==== Provided passage
Reviving the DebugIR pass

Hi,

I recently had the need to see the correspondence between some Clang
generated LLVM IR and the compiled machine code within a debugger
(lldb in this case). Unfortunately it looks like the functionality to
do this used to be in a pass called 'DebugIR' but was removed due to
the lack of a maintainer [1].

It appears an attempt was made [2] to revive this but it appears to
have stalled.

I am very keen to see this feature land back in LLVM, so I'd either
like to take over [2] (only if the original author is no longer
interested) or rewrite the feature from scratch based on feedback on
what the community needs.

The use cases for this feature I see are:

* Debugging instrumentation inserted by LLVM passes. This is my use
case. I need to debug ASan instrumentation so looking at the original
source code in lldb is pretty useless because I can't see the
instrumentation. Looking at the LLVM IR on the otherhand is very
useful because I can see the ASan instrumentation at a (slightly)
higher level than the native machine code assembly.

* Debugging JIT'ed code. The LLVM IR that is JIT'ed might not come
from a higher level language and might be generated directly. In this
case the only debug information that makes sense is the LLVM IR
representation of the JIT'ed LLVM IR. This might be a bit tricky
though because there might not be an on disk representation of the
LLVM IR.

* Writing portions of a runtime in LLVM IR. This is not something I
advise doing but sometimes its necessary to write parts of a compiler
runtime in LLVM IR when it is difficult to write the equivalent code
in a higher level language. This is something I've had to do in KLEE
before because I couldn't get Clang to emit the LLVM IR in the precise
form that I wanted.

Debug information is not really my expertise but I'm happy to become
the code owner/maintainer of whatever implementation we end up with
(so that it doesn't get removed again) if necessary.

This work could also be used to fix [3]. Although this probably needs
more though because there's the question of whether we should preserve
existing debug information in an LLVM IR file or write over it when it
is given to Clang.

Any thoughts on this?

[1] rG910f05d1814a
[2] ⚙ D40778 [DebugIR] Revive the Debug IR pass. [Added llvm-commits]
[3] https://bugs.llvm.org/show_bug.cgi?id=35770

Thanks,
Dan.

Hi Dan,

Having missed this functionality myself in the past I’m excited to see this gain traction. Let me know if there’s anything I can do to help this along.

Cheers,
Jonas

We have implemented a debug pass to enable debugging of jitted functions. The pass dumps the IR of the module at the beginning of the pass, which then becomes the source code for the debug metadata. Our solution focuses on a windows x86 solution but I’m sure it would be easy to extend to other platforms.
========
==== Record excerpts
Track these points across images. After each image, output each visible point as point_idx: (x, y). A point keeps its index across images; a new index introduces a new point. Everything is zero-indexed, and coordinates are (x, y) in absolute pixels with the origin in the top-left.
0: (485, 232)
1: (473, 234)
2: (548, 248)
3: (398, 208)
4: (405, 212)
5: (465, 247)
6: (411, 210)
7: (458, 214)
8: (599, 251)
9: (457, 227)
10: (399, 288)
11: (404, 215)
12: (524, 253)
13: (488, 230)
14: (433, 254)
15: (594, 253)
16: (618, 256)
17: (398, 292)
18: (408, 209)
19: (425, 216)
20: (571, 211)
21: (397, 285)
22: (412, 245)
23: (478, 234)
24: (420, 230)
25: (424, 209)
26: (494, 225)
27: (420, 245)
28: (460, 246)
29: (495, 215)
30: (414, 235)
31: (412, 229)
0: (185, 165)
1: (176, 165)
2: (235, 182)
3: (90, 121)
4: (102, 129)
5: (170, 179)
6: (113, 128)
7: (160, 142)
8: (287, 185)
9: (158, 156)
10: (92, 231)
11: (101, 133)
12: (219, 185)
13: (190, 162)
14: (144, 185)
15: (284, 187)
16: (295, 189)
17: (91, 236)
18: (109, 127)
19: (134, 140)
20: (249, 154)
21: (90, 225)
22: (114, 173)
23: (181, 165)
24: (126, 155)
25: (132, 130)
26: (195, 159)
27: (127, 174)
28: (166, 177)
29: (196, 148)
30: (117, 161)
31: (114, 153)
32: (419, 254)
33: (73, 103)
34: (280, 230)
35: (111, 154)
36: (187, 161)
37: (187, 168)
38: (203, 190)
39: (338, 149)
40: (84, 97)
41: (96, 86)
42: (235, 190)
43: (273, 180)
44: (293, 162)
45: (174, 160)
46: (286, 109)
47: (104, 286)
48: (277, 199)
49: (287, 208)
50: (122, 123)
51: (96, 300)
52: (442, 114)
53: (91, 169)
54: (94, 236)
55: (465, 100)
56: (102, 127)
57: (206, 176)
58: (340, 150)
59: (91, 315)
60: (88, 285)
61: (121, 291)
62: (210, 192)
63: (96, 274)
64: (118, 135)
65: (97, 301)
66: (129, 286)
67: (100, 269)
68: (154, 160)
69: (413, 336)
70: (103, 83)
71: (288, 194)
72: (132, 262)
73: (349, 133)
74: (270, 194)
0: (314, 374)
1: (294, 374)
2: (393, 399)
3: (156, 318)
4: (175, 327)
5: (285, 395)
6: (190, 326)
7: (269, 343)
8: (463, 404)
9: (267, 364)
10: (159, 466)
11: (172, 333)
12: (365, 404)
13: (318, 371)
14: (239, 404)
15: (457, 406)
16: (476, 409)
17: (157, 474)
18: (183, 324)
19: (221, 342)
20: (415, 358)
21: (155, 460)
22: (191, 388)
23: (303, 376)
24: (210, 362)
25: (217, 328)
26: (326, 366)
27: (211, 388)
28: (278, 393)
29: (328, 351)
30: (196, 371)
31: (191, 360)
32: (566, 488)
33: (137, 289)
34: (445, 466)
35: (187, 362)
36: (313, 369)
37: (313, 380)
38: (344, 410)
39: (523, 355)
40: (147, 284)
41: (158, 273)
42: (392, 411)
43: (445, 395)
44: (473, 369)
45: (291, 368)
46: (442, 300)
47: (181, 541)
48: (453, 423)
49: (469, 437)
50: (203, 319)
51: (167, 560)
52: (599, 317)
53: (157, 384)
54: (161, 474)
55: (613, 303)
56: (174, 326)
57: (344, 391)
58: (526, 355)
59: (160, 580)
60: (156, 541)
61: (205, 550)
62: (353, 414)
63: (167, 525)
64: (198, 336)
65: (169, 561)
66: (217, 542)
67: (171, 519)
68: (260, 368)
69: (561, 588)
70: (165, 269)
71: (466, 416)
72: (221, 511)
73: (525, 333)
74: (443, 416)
========
==== Record excerpts
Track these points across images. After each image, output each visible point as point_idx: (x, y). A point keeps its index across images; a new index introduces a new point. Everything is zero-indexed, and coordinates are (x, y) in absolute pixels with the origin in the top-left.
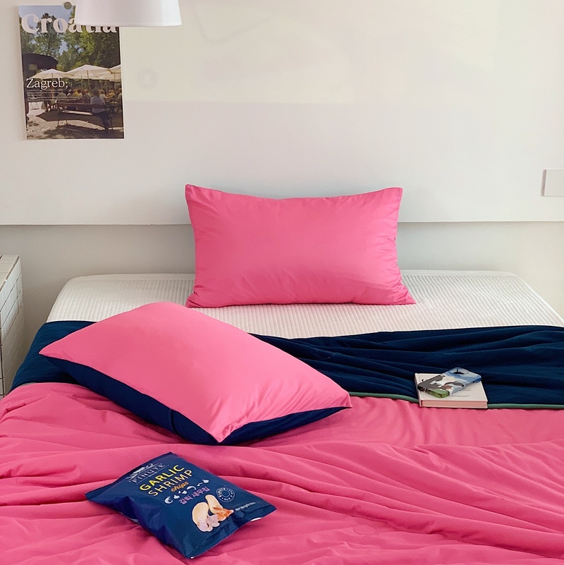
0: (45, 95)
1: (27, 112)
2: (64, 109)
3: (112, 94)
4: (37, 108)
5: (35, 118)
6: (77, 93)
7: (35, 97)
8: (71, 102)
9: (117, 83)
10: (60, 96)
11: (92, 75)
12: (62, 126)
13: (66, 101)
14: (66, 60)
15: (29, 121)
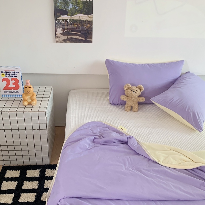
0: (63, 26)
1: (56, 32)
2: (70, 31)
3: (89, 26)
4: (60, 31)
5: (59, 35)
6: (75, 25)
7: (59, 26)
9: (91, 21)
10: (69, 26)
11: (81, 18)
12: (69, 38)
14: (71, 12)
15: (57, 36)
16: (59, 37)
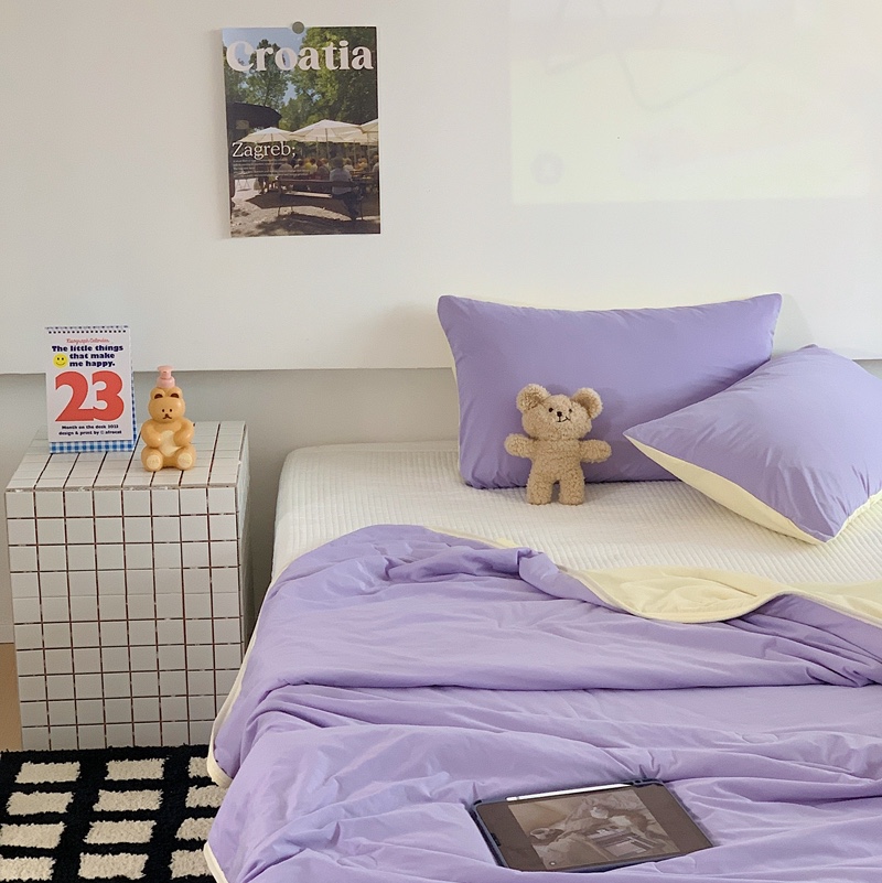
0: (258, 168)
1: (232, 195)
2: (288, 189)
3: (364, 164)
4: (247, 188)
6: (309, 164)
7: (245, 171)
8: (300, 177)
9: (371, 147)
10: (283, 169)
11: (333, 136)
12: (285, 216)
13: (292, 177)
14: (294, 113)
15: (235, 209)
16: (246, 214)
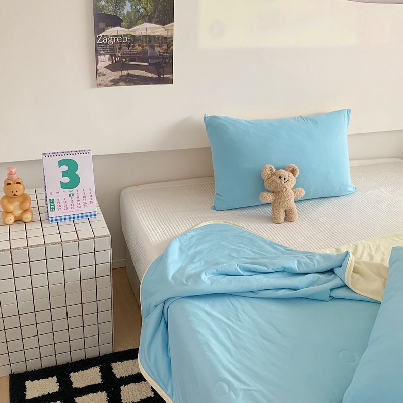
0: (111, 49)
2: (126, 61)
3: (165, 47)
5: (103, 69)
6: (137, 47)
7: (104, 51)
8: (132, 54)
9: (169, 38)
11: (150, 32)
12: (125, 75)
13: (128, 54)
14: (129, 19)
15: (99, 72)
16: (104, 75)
========
==== Record excerpts
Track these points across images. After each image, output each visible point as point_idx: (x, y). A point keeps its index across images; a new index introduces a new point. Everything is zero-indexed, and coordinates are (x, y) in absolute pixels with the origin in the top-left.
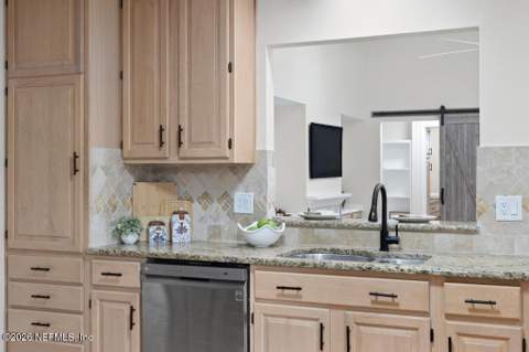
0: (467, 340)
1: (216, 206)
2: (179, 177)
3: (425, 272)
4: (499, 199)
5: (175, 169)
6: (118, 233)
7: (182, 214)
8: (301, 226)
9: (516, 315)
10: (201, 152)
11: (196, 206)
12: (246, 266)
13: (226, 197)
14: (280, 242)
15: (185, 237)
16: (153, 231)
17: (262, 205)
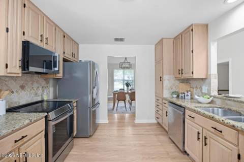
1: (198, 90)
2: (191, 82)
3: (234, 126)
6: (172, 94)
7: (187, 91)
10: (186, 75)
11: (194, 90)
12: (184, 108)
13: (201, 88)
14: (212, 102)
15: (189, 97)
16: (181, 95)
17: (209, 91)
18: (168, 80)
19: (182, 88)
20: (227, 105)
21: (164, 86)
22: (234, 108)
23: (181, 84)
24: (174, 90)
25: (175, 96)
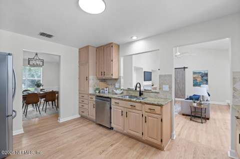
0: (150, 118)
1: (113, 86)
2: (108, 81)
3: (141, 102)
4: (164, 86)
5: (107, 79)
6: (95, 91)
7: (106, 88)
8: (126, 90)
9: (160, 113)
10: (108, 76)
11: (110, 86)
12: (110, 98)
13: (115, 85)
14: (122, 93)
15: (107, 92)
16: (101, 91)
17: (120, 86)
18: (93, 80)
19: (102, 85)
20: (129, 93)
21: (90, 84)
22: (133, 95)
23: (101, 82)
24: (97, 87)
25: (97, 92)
========
### Exercise set
• A. In the DebugIR thread, why does Dan want to view the LLVM IR rather than the original source code when he debugs ASan instrumentation? Answer in one to three sentences.
• B. According to the DebugIR thread, which platform does the jitted-function debug pass described in the last message focus on?

### Answers for each item
• A. Looking at the original source code in lldb does not help because the instrumentation is not visible there. The LLVM IR shows the ASan instrumentation, and it does so at a slightly higher level than the native machine code assembly.

• B. Windows x86.